_Tasks to complete_:
**1)** Answer these questions about the file-locking section:
(a) In the example of two CGI processes running in parallel, what counter value do both processes read?
(b) Which locking types can the second argument of lock currently take?
(c) Which system call implements file locking on Windows NT?
**2)** Can you reproduce the file-locking section word for word, starting at "The solution is" and ending at "like in ScriptBasic?"?

_Text segment_:
╭──

12.8. Locking a file
So far we did not consider the case when more than one programs are trying to read or to write a file. In real life, especially if you write CGI programs this can happen very often. Assume that you want to count the number of visitors. The CGI program fragment making the counting can be something like this:
1 Open "counter.txt" for input as 1 2 Line input #1,Counter 3 Close #1 4 Counter = Counter +1 5 Open "counter.txt" for output as 1 6 Print #1, Counter 7 Close #1
At first look there is no problem with this. But at second thought there is. There can be many CGI processes that run parallel. There is no guarantee that one program finishes its working before the next one starts. Processes are run parallel, and it means that the operating system runs a little piece of one process then runs another. Let's imagine the following unfortunate, but likely situation.
A CGI process runs the lines 1 to 3 and reads the counter value, let's say 100. Then the operating system hangs the running of this process for a while and runs another CGI process again the lines 1 to 3. This process also reads the counter value which was still not changed and is still 100. Then the first process gets focus again and it writes the incremented value 101. The second process, whenever it gets its time slice to run writes also the value 101 to the file. Both hits counted from 100 to 101 instead of one counting from 100 to 101 and the other from 101 to 102.
What is the solution?
The solution is to lock the file. A file can be locked when it is opened. We open the file for random access, lock it, read from it, increment, write the incremented value and close the file. No one else can intercept the file access because the file is locked. How does it look like in ScriptBasic?
1 Open "counter.txt" for random as 1 2 lock#1,write 2 Line input #1,Counter 3 Counter = Counter +1 4 rewind#1 5 Print #1, Counter 6 Close #1
The command lock does lock the opened file. (Obvious?) The first argument is the file number of the opened file. The second argument is the locking type. This type currently can be write, read and release. The meaning of the different types are:
- Write The file is locked for writing. Only the locking process can access the file until the lock is released.
- Read The file is locked for reading. Anyone can read the file but no one can write it until the lock is released.
- Release The file lock is released.
If the file is already locked by another process so that the actual locking cannot be performed the instruction lock waits until the other process releases the file.
The ScriptBasic instruction lock is an advisory lock. It means that it works only if all programs wanting to access the file use the lock statement before reading or writing the file. If a process locks a file and another process just goes on reading or writing the locking method may not work. The actual behavior is dependent on the operating system and as such you have to treat lock working more than advisory as non-guaranteed, or undefined behavior.
Actually the flock system call is used to implement the lock statement of ScriptBasic. This type of lock does not prohibit any process to read or write a locked file on UNIX. On Window NT operating system flock does not exist. The file locking functionality is implemented using the LockFileEx system call and locking the first 64Kbyte of the file. This results write and read failure in a process that tries to read or write the first 64Kbyte of the file and UNIX like behavior if it tries to access the file above the 64Kbyte.

╰──

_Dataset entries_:
╭──

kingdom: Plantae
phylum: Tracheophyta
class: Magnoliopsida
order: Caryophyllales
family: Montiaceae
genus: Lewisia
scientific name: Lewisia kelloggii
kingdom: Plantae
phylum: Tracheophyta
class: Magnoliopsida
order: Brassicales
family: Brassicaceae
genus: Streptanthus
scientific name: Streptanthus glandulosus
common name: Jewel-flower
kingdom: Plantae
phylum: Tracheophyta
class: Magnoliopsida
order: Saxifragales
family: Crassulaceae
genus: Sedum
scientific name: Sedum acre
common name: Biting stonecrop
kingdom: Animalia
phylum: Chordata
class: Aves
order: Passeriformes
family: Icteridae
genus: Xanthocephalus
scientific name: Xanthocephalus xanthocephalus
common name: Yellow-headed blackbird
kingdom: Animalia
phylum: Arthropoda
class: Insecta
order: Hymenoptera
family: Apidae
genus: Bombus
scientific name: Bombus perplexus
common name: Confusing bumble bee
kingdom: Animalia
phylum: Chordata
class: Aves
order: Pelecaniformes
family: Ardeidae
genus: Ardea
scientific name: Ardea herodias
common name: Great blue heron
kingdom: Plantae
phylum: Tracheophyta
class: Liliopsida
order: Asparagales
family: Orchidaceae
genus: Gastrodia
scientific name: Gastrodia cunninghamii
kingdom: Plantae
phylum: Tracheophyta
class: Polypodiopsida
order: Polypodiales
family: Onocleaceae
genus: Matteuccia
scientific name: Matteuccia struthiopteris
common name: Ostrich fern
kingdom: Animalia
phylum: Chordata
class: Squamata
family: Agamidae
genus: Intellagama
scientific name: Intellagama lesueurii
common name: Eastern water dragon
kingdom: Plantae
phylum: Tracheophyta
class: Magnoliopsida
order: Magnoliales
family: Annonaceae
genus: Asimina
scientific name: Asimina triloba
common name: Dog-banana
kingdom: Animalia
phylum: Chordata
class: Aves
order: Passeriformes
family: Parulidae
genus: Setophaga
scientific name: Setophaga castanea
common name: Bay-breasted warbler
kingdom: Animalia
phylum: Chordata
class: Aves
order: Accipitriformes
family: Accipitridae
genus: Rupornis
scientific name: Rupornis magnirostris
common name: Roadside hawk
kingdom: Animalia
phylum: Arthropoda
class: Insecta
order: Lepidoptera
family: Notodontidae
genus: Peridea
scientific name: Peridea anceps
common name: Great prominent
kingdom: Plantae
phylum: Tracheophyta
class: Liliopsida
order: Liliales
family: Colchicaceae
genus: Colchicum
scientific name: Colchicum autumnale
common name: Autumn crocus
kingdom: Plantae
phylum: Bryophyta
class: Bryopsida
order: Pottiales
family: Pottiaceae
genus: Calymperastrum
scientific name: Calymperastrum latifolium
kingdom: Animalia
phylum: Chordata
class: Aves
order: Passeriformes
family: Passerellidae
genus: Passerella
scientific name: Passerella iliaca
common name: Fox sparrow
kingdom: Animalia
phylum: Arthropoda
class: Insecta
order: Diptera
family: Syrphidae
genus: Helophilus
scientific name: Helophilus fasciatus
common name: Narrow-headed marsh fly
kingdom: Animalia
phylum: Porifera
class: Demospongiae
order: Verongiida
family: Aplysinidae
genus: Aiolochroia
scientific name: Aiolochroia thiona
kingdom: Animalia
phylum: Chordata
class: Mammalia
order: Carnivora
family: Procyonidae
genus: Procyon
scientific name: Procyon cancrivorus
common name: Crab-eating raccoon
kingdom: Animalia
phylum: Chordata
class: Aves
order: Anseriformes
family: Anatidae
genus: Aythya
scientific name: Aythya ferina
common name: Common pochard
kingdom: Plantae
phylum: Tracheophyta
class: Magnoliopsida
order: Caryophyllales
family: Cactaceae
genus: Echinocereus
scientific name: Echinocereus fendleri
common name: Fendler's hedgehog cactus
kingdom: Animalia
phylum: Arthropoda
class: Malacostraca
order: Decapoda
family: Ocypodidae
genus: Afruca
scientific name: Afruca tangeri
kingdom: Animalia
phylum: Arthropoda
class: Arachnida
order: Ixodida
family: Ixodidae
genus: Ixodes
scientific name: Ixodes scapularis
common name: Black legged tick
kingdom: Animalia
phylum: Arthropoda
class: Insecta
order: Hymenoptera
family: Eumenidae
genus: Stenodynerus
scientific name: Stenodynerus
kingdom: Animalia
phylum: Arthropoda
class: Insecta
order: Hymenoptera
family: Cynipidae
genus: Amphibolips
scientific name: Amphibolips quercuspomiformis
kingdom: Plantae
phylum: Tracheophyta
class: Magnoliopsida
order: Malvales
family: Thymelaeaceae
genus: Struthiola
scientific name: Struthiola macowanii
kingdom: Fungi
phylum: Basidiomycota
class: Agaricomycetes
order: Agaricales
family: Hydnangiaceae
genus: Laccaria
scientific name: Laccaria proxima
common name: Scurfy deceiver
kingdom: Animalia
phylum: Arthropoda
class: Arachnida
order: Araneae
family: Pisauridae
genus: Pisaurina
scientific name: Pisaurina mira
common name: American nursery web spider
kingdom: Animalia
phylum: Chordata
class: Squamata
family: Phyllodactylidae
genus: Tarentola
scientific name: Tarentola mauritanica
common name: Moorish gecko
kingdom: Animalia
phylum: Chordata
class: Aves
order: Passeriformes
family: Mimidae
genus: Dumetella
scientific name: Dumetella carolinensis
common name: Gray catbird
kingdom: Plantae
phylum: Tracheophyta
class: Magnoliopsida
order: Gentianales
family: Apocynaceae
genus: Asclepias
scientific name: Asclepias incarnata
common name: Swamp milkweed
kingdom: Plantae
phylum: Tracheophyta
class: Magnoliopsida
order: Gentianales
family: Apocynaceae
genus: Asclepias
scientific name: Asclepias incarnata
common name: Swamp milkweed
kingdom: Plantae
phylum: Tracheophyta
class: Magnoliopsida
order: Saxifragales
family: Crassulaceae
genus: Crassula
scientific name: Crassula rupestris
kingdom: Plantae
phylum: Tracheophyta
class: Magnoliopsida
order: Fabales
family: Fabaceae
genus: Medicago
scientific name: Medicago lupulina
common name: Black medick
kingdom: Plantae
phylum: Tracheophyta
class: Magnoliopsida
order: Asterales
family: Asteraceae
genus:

╰──

_Solved tasks_:
**1)**
(a) 100
(b) Write, read and release
(c) LockFileEx

**2)**
The solution is to lock the file. A file can be locked when it is opened. We open the file for random access, lock it, read from it, increment, write the incremented value and close the file. No one else can intercept the file access because the file is locked. How does it look like in ScriptBasic?